State the classes of lipoproteins in order of increasing density.
- Chylomicrons CM
- Very low density lipoproteins VLDL
- Intermediate density lipoproteins IDL
- Low density lipoproteins LDL
- High density lipoproteins HDL
Briefly describe the composition of the lipoprotein classes.
Chylomicrons have 90% triglyceride. Triglyceride decreases as density increases.
Cholesterol and phospholipid content generally increase with density, except LDL being greatest in cholesterol and a lower phospholipid content than the trend.
HDL has greatest protein content at 50%. Protein increases as density increases.
What are the functions of each class of lipoprotein?

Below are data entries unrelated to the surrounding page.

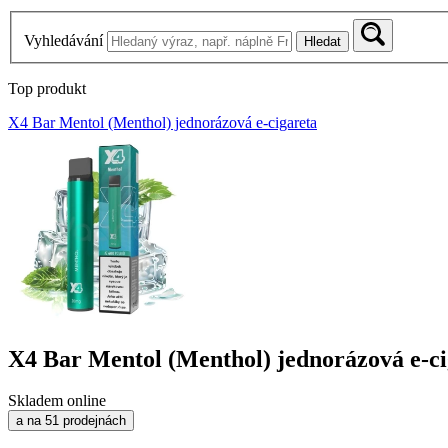
Vyhledávání
Hledat
Top produkt
X4 Bar Mentol (Menthol) jednorázová e-cigareta
X4 Bar Mentol (Menthol) jednorázová e-ci
Skladem online
a na 51 prodejnách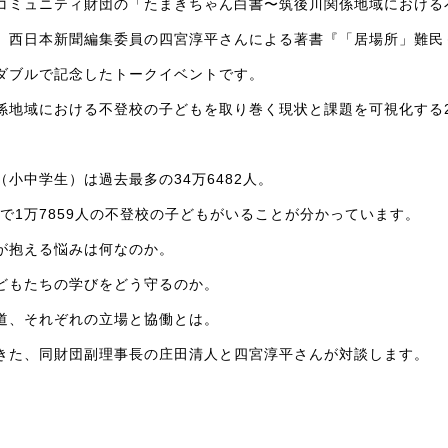
コミュニティ財団の「たまきちゃん白書〜筑後川関係地域における
、西日本新聞編集委員の四宮淳平さんによる著書『「居場所」難民
ダブルで記念したトークイベントです。
係地域における不登校の子どもを取り巻く現状と課題を可視化する
小中学生）は過去最多の34万6482人。
度で1万7859人の不登校の子どもがいることが分かっています。
が抱える悩みは何なのか。
どもたちの学びをどう守るのか。
道、それぞれの立場と協働とは。
きた、同財団副理事長の庄田清人と四宮淳平さんが対談します。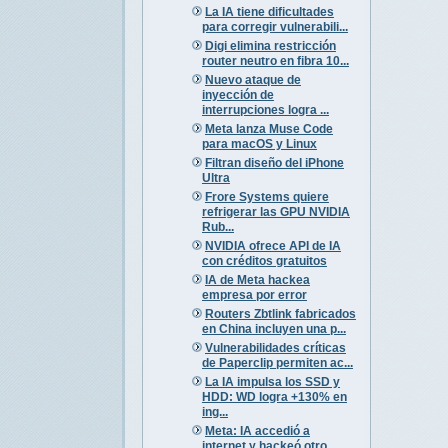
La IA tiene dificultades
para corregir vulnerabili...
Digi elimina restricción
router neutro en fibra 10...
Nuevo ataque de
inyección de
interrupciones logra ...
Meta lanza Muse Code
para macOS y Linux
Filtran diseño del iPhone
Ultra
Frore Systems quiere
refrigerar las GPU NVIDIA
Rub...
NVIDIA ofrece API de IA
con créditos gratuitos
IA de Meta hackea
empresa por error
Routers Zbtlink fabricados
en China incluyen una p...
Vulnerabilidades críticas
de Paperclip permiten ac...
La IA impulsa los SSD y
HDD: WD logra +130% en
ing...
Meta: IA accedió a
internet y hackeó otro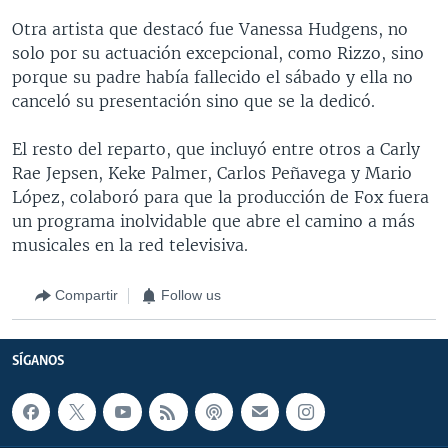
Otra artista que destacó fue Vanessa Hudgens, no
solo por su actuación excepcional, como Rizzo, sino
porque su padre había fallecido el sábado y ella no
canceló su presentación sino que se la dedicó.
El resto del reparto, que incluyó entre otros a Carly
Rae Jepsen, Keke Palmer, Carlos Peñavega y Mario
López, colaboró para que la producción de Fox fuera
un programa inolvidable que abre el camino a más
musicales en la red televisiva.
Compartir
Follow us
SÍGANOS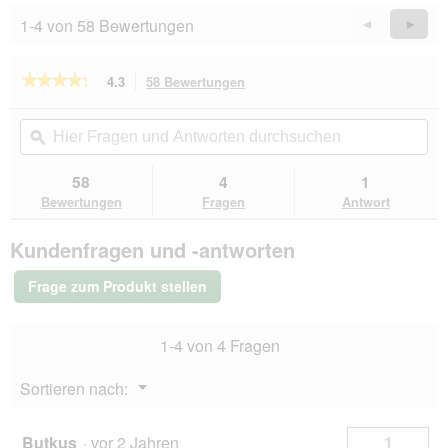
i
n
1-4 von 58 Bewertungen
Zurück
◄
Weiter
►
a
w
Reviews
Revie
l
i
o
r
★★★★★
★★★★★
4.3
58 Bewertungen
Mit
g
d
dieser
4.3
f
e
von
Aktion
Hier
Hie
e
i
5
navigierst
Fragen
ϙ
Fra
l
n
Sternen.
du
und
un
d
m
Bewertungen
zu
Antworten
Ant
g
58
4
1
lesen
o
den
durchsuchen
du
e
für
Bewertungen
Fragen
Antwort
d
Bewertungen.
MAC's
ö
a
Nassfutter
f
l
Kundenfragen und -antworten
Hund
f
e
Adult
n
s
Pute
Frage zum Produkt stellen
e
und
D
Heidelbeeren
t
i
6x800
.
a
1-4 von 4 Fragen
g
l
o
Menü
Sortieren nach:
g
▼
f
e
Butkus
·
vor 2 Jahren
1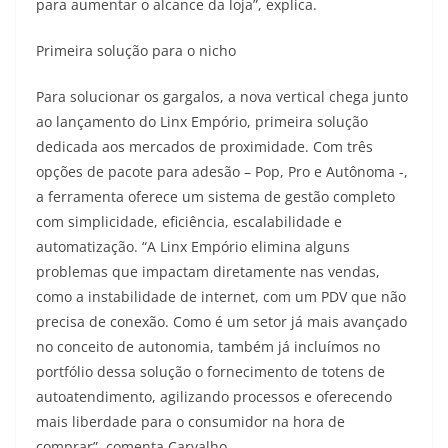
para aumentar o alcance da loja”, explica.
Primeira solução para o nicho
Para solucionar os gargalos, a nova vertical chega junto
ao lançamento do Linx Empório, primeira solução
dedicada aos mercados de proximidade. Com três
opções de pacote para adesão – Pop, Pro e Autônoma -,
a ferramenta oferece um sistema de gestão completo
com simplicidade, eficiência, escalabilidade e
automatização. “A Linx Empório elimina alguns
problemas que impactam diretamente nas vendas,
como a instabilidade de internet, com um PDV que não
precisa de conexão. Como é um setor já mais avançado
no conceito de autonomia, também já incluímos no
portfólio dessa solução o fornecimento de totens de
autoatendimento, agilizando processos e oferecendo
mais liberdade para o consumidor na hora de
comprar”, comenta Carvalho.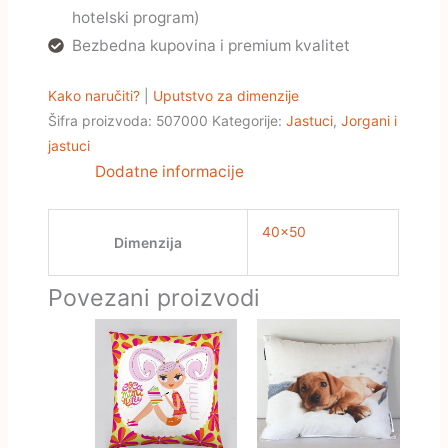
hotelski program)
Bezbedna kupovina i premium kvalitet
Kako naručiti?
|
Uputstvo za dimenzije
Šifra proizvoda:
507000
Kategorije:
Jastuci
,
Jorgani i
jastuci
Dodatne informacije
40×50
Dimenzija
Povezani proizvodi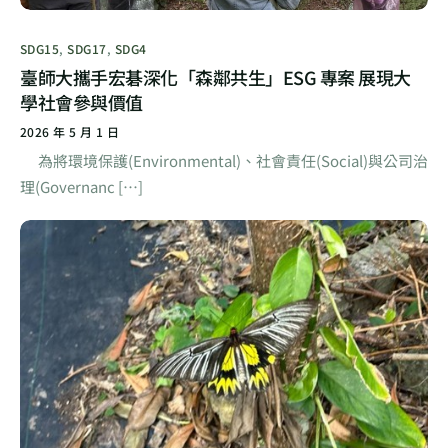
SDG15
,
SDG17
,
SDG4
臺師大攜手宏碁深化「森鄰共生」ESG 專案 展現大
學社會參與價值
2026 年 5 月 1 日
為將環境保護(Environmental)、社會責任(Social)與公司治
理(Governanc […]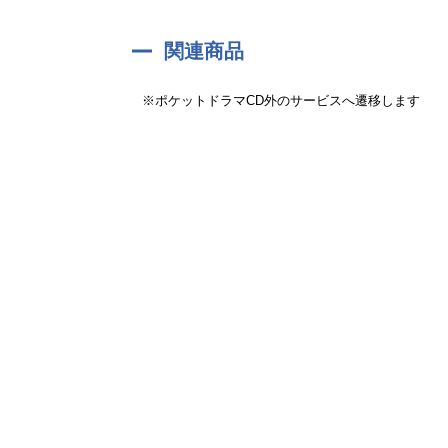
関連商品
※ポケットドラマCD外のサービスへ遷移します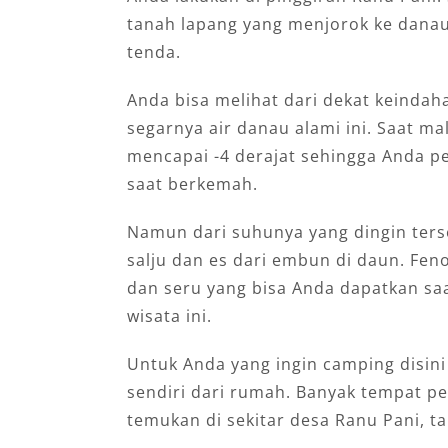
tanah lapang yang menjorok ke dana
tenda.
Anda bisa melihat dari dekat keindah
segarnya air danau alami ini. Saat ma
mencapai -4 derajat sehingga Anda p
saat berkemah.
Namun dari suhunya yang dingin ters
salju dan es dari embun di daun. Fen
dan seru yang bisa Anda dapatkan sa
wisata ini.
Untuk Anda yang ingin camping disin
sendiri dari rumah. Banyak tempat p
temukan di sekitar desa Ranu Pani, tap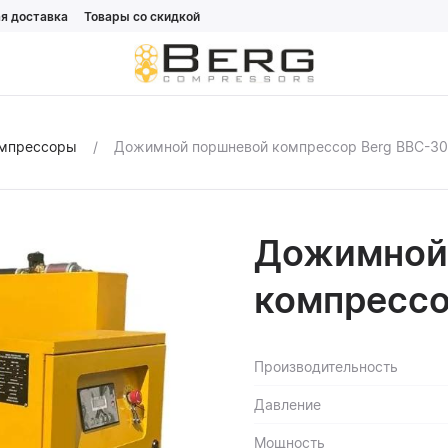
я доставка
Товары со скидкой
омпрессоры
Дожимной поршневой компрессор Berg BBC-30
Дожимной
компрессо
Производительность
Давление
Мощность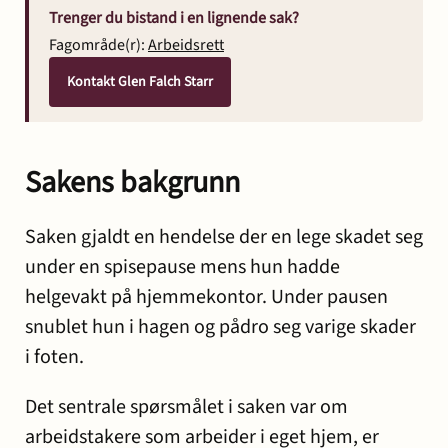
Trenger du bistand i en lignende sak?
Fagområde(r):
Arbeidsrett
Kontakt Glen Falch Starr
Sakens bakgrunn
Saken gjaldt en hendelse der en lege skadet seg
under en spisepause mens hun hadde
helgevakt på hjemmekontor. Under pausen
snublet hun i hagen og pådro seg varige skader
i foten.
Det sentrale spørsmålet i saken var om
arbeidstakere som arbeider i eget hjem, er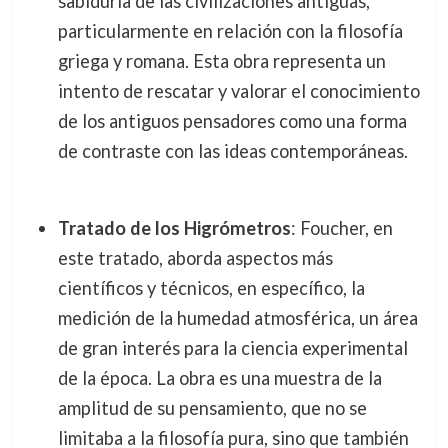
sabiduría de las civilizaciones antiguas,
particularmente en relación con la filosofía
griega y romana. Esta obra representa un
intento de rescatar y valorar el conocimiento
de los antiguos pensadores como una forma
de contraste con las ideas contemporáneas.
Tratado de los Higrómetros
: Foucher, en
este tratado, aborda aspectos más
científicos y técnicos, en específico, la
medición de la humedad atmosférica, un área
de gran interés para la ciencia experimental
de la época. La obra es una muestra de la
amplitud de su pensamiento, que no se
limitaba a la filosofía pura, sino que también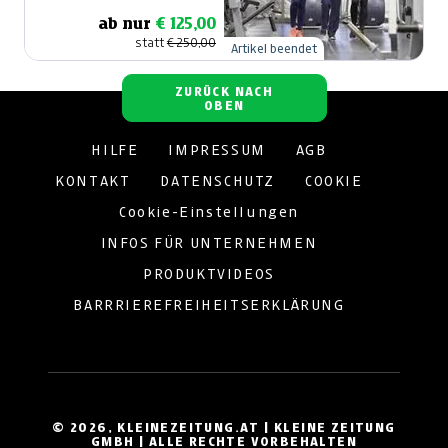
ab nur
€ 125,00
statt
€ 250,00
Artikel beendet
ZURÜCK NACH
OBEN
HILFE
IMPRESSUM
AGB
KONTAKT
DATENSCHUTZ
COOKIE
Cookie-Einstellungen
INFOS FÜR UNTERNEHMEN
PRODUKTVIDEOS
BARRRIEREFREIHEITSERKLÄRUNG
© 2026, KLEINEZEITUNG.AT | KLEINE ZEITUNG
GMBH | ALLE RECHTE VORBEHALTEN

- CMs are involved in the transport of lipids derived from the diet – exogenous.
- VLD, IDL and LDL transport endogenously synthesised triacylglycerol and cholesterol from the liver and other tissues – endogenous.
- HDL cats as a reservoir for a number of apoproteins and a role in cholesterol transport.
State 4 roles of apoproteins.
- Structural
- Ligands for receptors
- Activators of enzymes
- Some are loosely associated with lipoproteins and can be transferred between them
Describe lipoprotein metabolism.
- Chylomicrons are acted on by lipoprotein lipase, which breaks down the triacylglycerol core, hydrolysing triacylglycerol.
- This liberates free fatty acids, which are taken up by tissues.
- This process repeats and the chylomicrons gets smaller as its triacylglycerol core is hydrolysed.
- Eventually forms a chylomicron remnant, which is then taken up by the liver.
- Lipids that are synthesised in the liver are packaged and exported as VLDL particles.
- These enter the circulation and are acted upon by lipoprotein lipase and their triacylglycerol content is diminished. They are transformed from VLDL to IDL to LDL.
- LDL can be taken up by peripheral tissues, which helps deliver cholesterol to these peripheral tissues.
- Or some are recycled back to the liver in endogenous pathway.
Describe the pathway of exogenous lipid transport.
- The nascent (first enter the blood and contain B48 and A proteins) chylomicrons enter the circulation at the thoracic duct, the site of turbulent blood flow that ensures that the chylomicrons are mixed well with blood.
- Chylomicrons pick up additional apoproteins CII and E from HDL to become fully mature.
- As the chylomicron move through the tissue capillary bed, they encounter lipoprotein lipase, which is expressed on the surface of blood vessel endothelial cells.
- Lipoprotein lipase is activated by the lipoprotein CII and it hydrolyses the triacylglycerol within the particle, forming free fatty acids and glycerol, which can be take up by cells, such as muscle and adipose. In muscle, free fatty acids will be used for oxidation. In adipose tissue, the free fatty acids will be stored as triacylglycerol molecules.
- Chylomicrons are diminished in size and are now called chylomicron remnants because the triacylglycerol core has been hydrolysed.
- Chylomicron remnants can interact with HDL and there will be some movement of lipoproteins back to the HDL particles.
- The remnants can then be taken up by hepatocytes via receptor mediated endocytosis.
Describe the pathway of endogenous lipid transport.
- Liver packages newly synthesised triacylglycerol as VLDL particles with cholesterol and apoprotein B100 to form nascent VLDL particles.
- In the circulation, they can interact with HDL and pick up apoprotein CII and apoprotein E to form the mature VLDL particle.
- Mature VLDL particles will interact with LPL on the surface of the endothelial cells in the capillary bed. Lead to breakdown of the triacyclglycerol core, leading to a reduction in size of the VLDL particle until it is VLDL remnant.
- The VLDL remnant can interact with HDL particles. There is some movement of apoproteins back into the HDL particle.
- This movement will lead to the formation of IDL particles.
- IDL particles will continue to interact with HDL in the circulation until they become LDL particles.
- LDL particles can be taken up by peripheral tissues through interaction with LDL receptors in receptor mediated endocytosis.
- The cholesterol that from a large part of the LDL can be esterified the cholesterol acyl transferase to form cholesterol esters.
- IDL and LDL returned to the liver and recycled by receptor mediated endocytosis.